Le disuguaglianze con il Covid-19
Come testimoniano la protesta dei riders a Bologna e quella dei lavoratori dello spettacolo (per citarne alcune) a pagare la crisi da Coronavirus sono soprattutto le fasce più deboli della società, a livello economico e sociale. Nelle piazze di tutta Italia migliaia di persone erano semplicemente lavoratori, spesso precari o talvolta disoccupati, che erano già stati travolti dalla crisi economica del 2008 e da decenni di crescita inesistente accompagnata da una mancata crescita dei salari, travolti anch’essi dalla pandemia. I giovani e le donne sembrano essere i più colpiti da questa pandemia: un rapporto dell’Istat mostra come la disoccupazione giovanile sia aumentata dal 23% al 31% da maggio a luglio di quest’anno, contro un aumento nazionale da 7.8% a 9%. Le donne non hanno beneficiato dello Smart Working, che in un contesto come quello italiano dove il carico della famiglia è ancora quasi completamente un fardello femminile, sono state sottoposte a livelli di stress familiare e lavorativo molto elevati.
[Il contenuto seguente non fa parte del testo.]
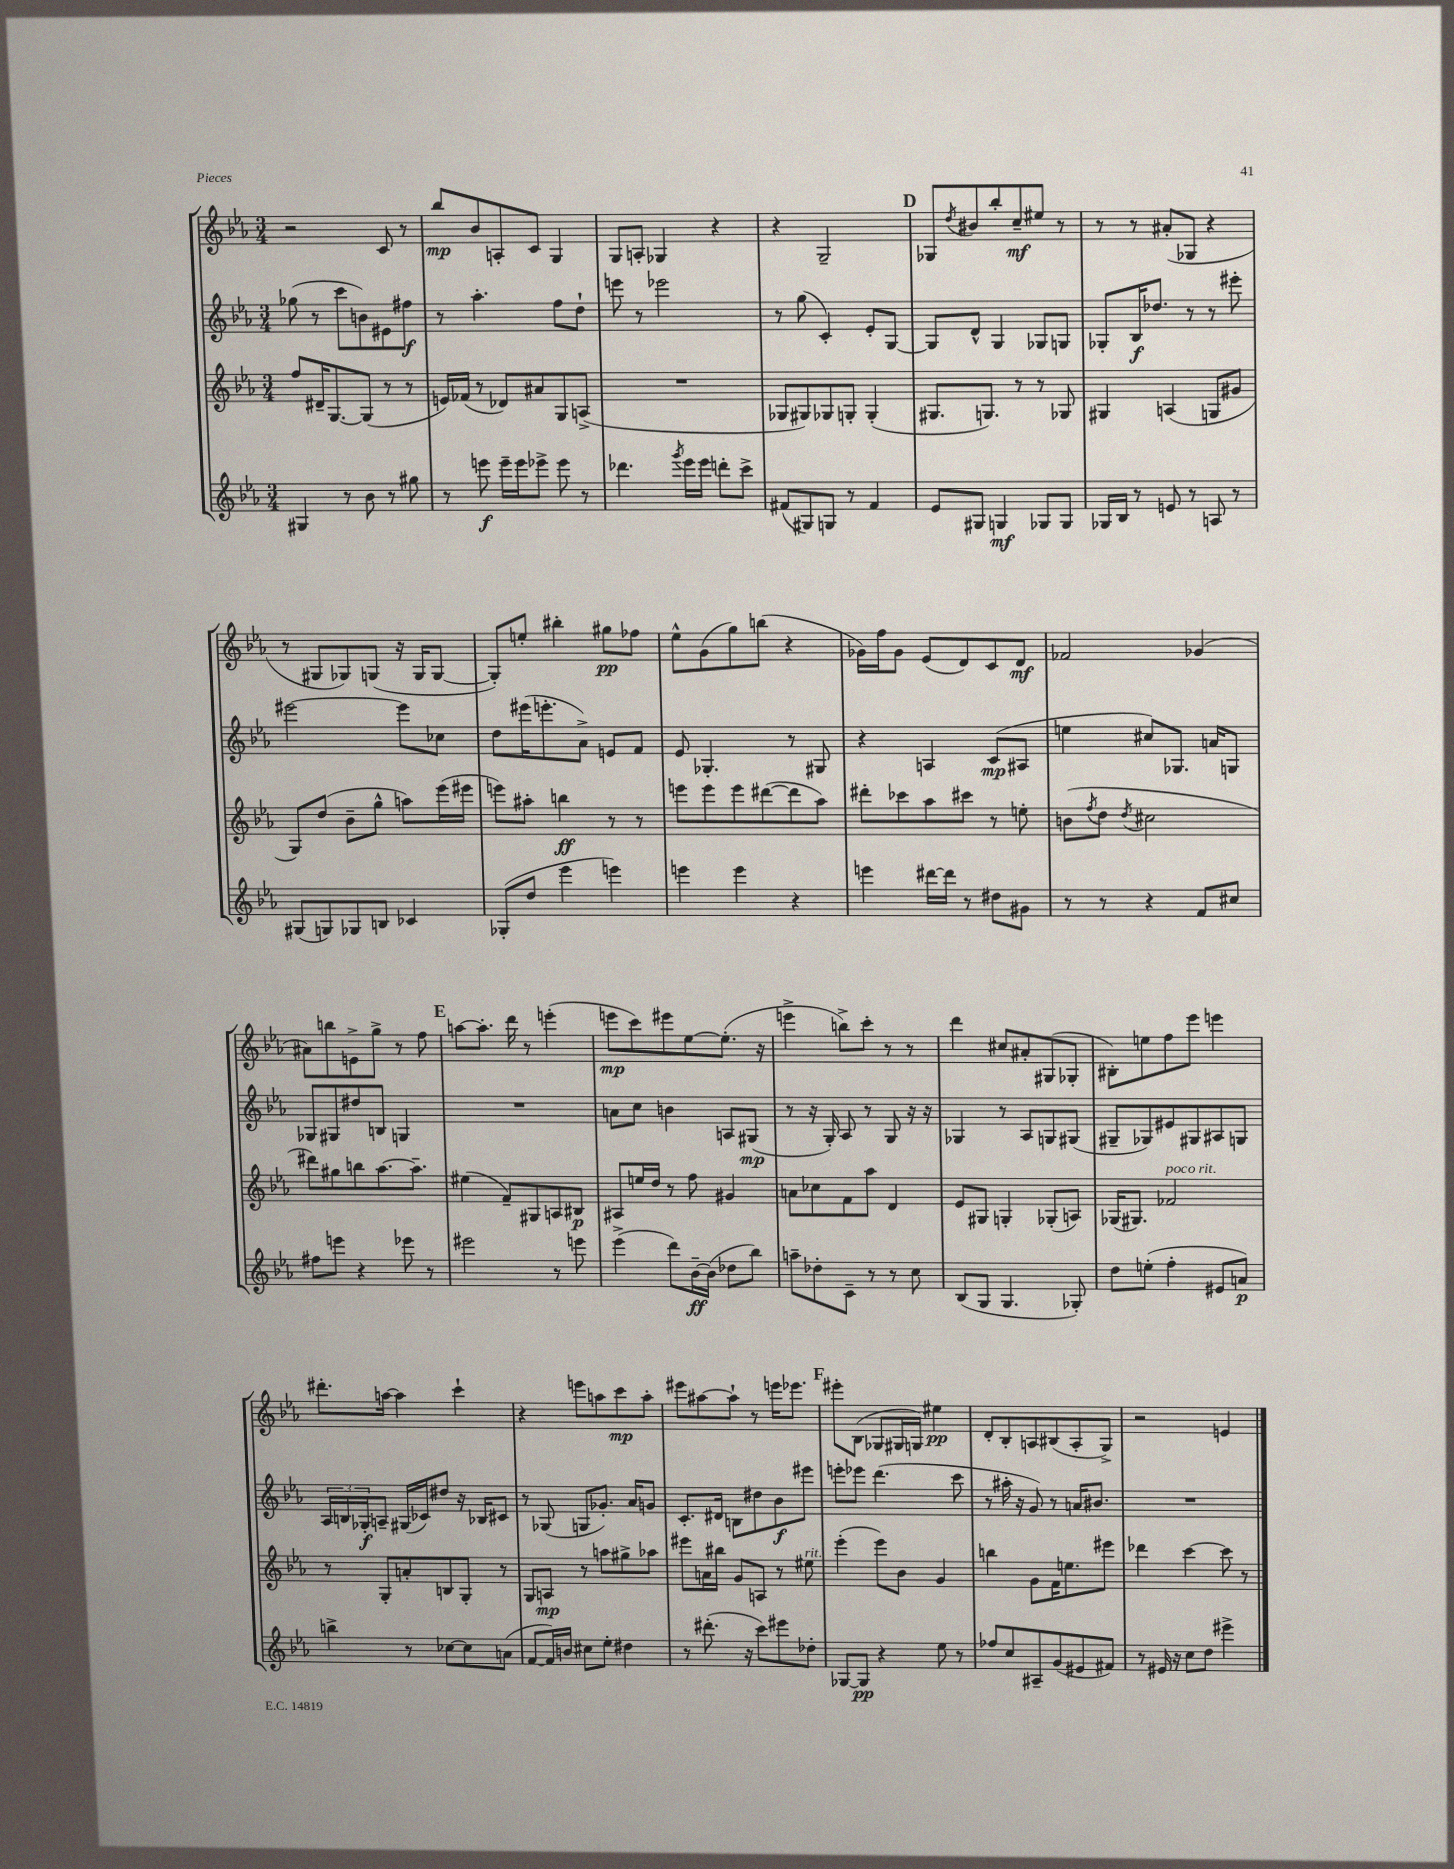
<<
\new StaffGroup <<
\new Staff = "s0" {
    \clef treble \key ees \major \numericTimeSignature \time 3/4
    r2 c'8 r8 |
    bes''8\mp bes'8 a8-. c'8 g4 |
    g8 a8-. ges4 r4 |
    r4 g2-- |
    \mark \markup { \bold "D" } ges8 \acciaccatura { d''8 } bis'8 bes''8-. c''8--\mf eis''8 r8 |
    r8 r8 ais'8-.( ges8 r4 |
    r8 gis8 ges8) g8( r16 g16 g8~ |
    g8-.) e''8-. bis''4-. gis''8\pp fes''8 |
    ees''8-^ g'8( g''8) b''8( r4 |
    ges'16) f''16 ges'8 ees'8( d'8) c'8 d'8\mf |
    fes'2 ges'4( |
    ais'8) b''8 e'8-> g''8-> r8 f''8 |
    \mark \markup { \bold "E" } a''8~ a''8.-. d'''16 r8 e'''4-.( |
    e'''8\mp c'''8) eis'''8 ees''8~ ees''8.-.( r16 |
    e'''4-> b''8->) c'''8-. r8 r8 |
    d'''4 cis''8 ais'8-. gis8( ges8-. |
    bis8-.) e''8 f''8 ees'''8 e'''4 |
    dis'''8.-. a''16~ a''4 c'''4-! |
    r4 e'''8 a''8 c'''8\mp a''8-. |
    eis'''8 ais''8~ ais''8-! r8 e'''16 ees'''8. |
    \mark \markup { \bold "F" } eis'''8-. bes8( ges8 gis16 g16) eis''4\pp |
    d'8-. bes8-. a8 bis8( a8-. g8->) |
    r2 e'4 \bar "|." |
}
\new Staff = "s1" {
    \clef treble \key ees \major \numericTimeSignature \time 3/4
    ges''8( r8 c'''8 b'8) eis'8 fis''8\f |
    r8 aes''4.-. f''8 d''8-! |
    e'''8 r8 ees'''2 |
    r8 g''8( c'4-.) ees'8-. g8~ |
    \mark \markup { \bold "D" } g8 d'8-^ g4 ges8 g8 |
    ges8-. bes16\f des''8. r8 r8 eis'''8-. |
    eis'''2~ eis'''8 ces''8 |
    d''8 eis'''16( e'''8.-. aes'8->) e'8 f'8 |
    ees'8 ges4.-. r8 gis8 |
    r4 a4 c'8\mp( ais8 |
    e''4 cis''8) ges8. a'16 g8 |
    ges8 gis8 dis''8 b8 g4 |
    \mark \markup { \bold "E" } R2. |
    a'8 c''8 b'4 a8 gis8\mp( |
    r8 r16 g16-.) aes8 r8 g8 r16 r16 |
    ges4 r8 aes8 g8 gis8( |
    gis8-- ges8) eis'8 gis8 ais8 g8 |
    \tuplet 3/2 { aes16 b16 ges16-.\f } a8-- gis16( ces'16) dis''8 r16 bes16 cis'8 |
    r8 ges8( g8 ges'8.-.) aes'16 g'8 |
    c'8.-. dis'16 b8 dis''8 bes'8\f eis'''8 |
    \mark \markup { \bold "F" } e'''8-. ees'''8 d'''4.( c'''8 |
    r8 ais''16-. r16 g'8) r8 a'16 bis'8. |
    R2. \bar "|." |
}
\new Staff = "s2" {
    \clef treble \key ees \major \numericTimeSignature \time 3/4
    f''8 dis'16-- g8.~ g8( r8 r8 |
    e'16) fes'16( r8 des'8) ais'8 g8 a8->( |
    R2. |
    ges8 gis8) ges8 g8-. g4-.( |
    \mark \markup { \bold "D" } gis8. g8.) r8 r8 ges8 |
    gis4 a4( g8 gis'8 |
    g8) d''8( bes'8-- g''8-^ a''8) ees'''16( eis'''16 |
    e'''8) ais''8-. b''4\ff r8 r8 |
    e'''8 e'''8 e'''8 dis'''8~( dis'''8 aes''8) |
    dis'''8-. ces'''8 aes''8 cis'''8 r8 e''8-. |
    b'8( \acciaccatura { f''8 } d''8 \acciaccatura { d''8 } cis''2 |
    dis'''8) gis''8 b''8 aes''8.~ aes''8.-- |
    \mark \markup { \bold "E" } eis''4( f'8--) gis8 a8 bis8\p |
    ais8 e''16 d''16 r8 f''8 gis'4 |
    a'8 ces''8 f'8 aes''8 d'4 |
    ees'8 gis8 g4-. ges8-.( a8) |
    ges16( gis8.) fes'2^\markup { \italic "poco rit." } |
    r8 g8-. a'8-. b8 g8-. r8 |
    g8 a8\mp r8 a''8 gis''8-> aes''8 |
    eis'''8 a'16 bis''16 g'8 a8 r8 eis''8^\markup { \italic "rit." } |
    \mark \markup { \bold "F" } ees'''4-.( ees'''8) bes'8 g'4 |
    b''4 g'8 f'16 e''8. eis'''8 |
    des'''4 c'''4~ c'''8 r8 \bar "|." |
}
\new Staff = "s3" {
    \clef treble \key ees \major \numericTimeSignature \time 3/4
    gis4 r8 bes'8 r8 gis''8 |
    r8 e'''8\f e'''16-- e'''16 ees'''8-> ees'''8 r8 |
    des'''4. \acciaccatura { g'''8 } ees'''16 ees'''16 d'''8-. c'''8-> |
    fis'8( gis8) g8 r8 fis'4 |
    \mark \markup { \bold "D" } ees'8 gis8 g4\mf ges8 ges8 |
    ges16 bes16 r8 e'8 r8 a8 r8 |
    gis8( g8) ges8 b8 ces'4 |
    ges8-.( d''8 ees'''4 e'''4) |
    e'''4 e'''4 r4 |
    e'''4 dis'''16~ dis'''16 r8 dis''8 gis'8 |
    r8 r8 r4 f'8 cis''8 |
    fis''8 e'''8 r4 ees'''8 r8 |
    \mark \markup { \bold "E" } eis'''2 r8 e'''8 |
    ees'''4->( d'''8) bes'16~--\ff bes'16( des''8 bes''8) |
    a''8-- des''8-. c'8-- r8 r8 c''8 |
    bes8( g8 g4. ges8-.) |
    d''8 e''8-.( f''4-. eis'8 a'8\p) |
    b''4-> r8 ces''8~ ces''8 a'8( |
    f'8~ f'16) b'16 cis''8 ees''8-. dis''4 |
    r8 dis'''8.-.( r16 c'''8) eis'''8 des''8-. |
    \mark \markup { \bold "F" } ges8~ ges8\pp r4 ees''8 r8 |
    fes''8 c''8 ais8-- g'8( eis'8 fis'8) |
    r8 eis'16 r16 c''8 d''8 eis'''4-> \bar "|." |
}
>>
>>
\layout { \context { \Score \remove "Bar_number_engraver" } }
Senza contare il fatto che il 50% delle donne occupate in Italia lavora nel part-time, e in settori generalmente a bassa remunerazione.
Il Covid-19 ha quindi prodotto dei gravi passi indietro rispetto alla disparità intergenerazionale e di genere. L’effetto sulla povertà è stato anch’esso rilevante: secondo quanto dichiarato dalla Caritas nel suo Rapporto Povertà, su 450mila persone assistite nel periodo maggio-settembre 2020, confrontato con gli stessi mesi del 2019, l’incidenza dei “nuovi poveri” per effetto dell’emergenza Covid è salita dal 31% al 45%. Come riporta un articolo del Sole 24Ore, dall’inizio della pandemia al 24 giugno 2020 il Banco Alimentare ha assistito 2,1 milioni di persone, contro gli 1,5 milioni prima del Covid-19, di cui il 34% sono stati certificati come nuovi poveri.
Una situazione quindi che era già precaria all’alba della pandemia, e che è ha mostrato i suoi toni più duri con il Coronavirus. Queste considerazioni ci aiutano a comprendere le ragioni insite nella rabbia sociale divampata in queste settimane, al di là del recinto della (spesso comoda) attribuzione della colpa solo a mafia e fascisti, per evitare di confrontarsi direttamente con realtà socio-economiche drammatiche.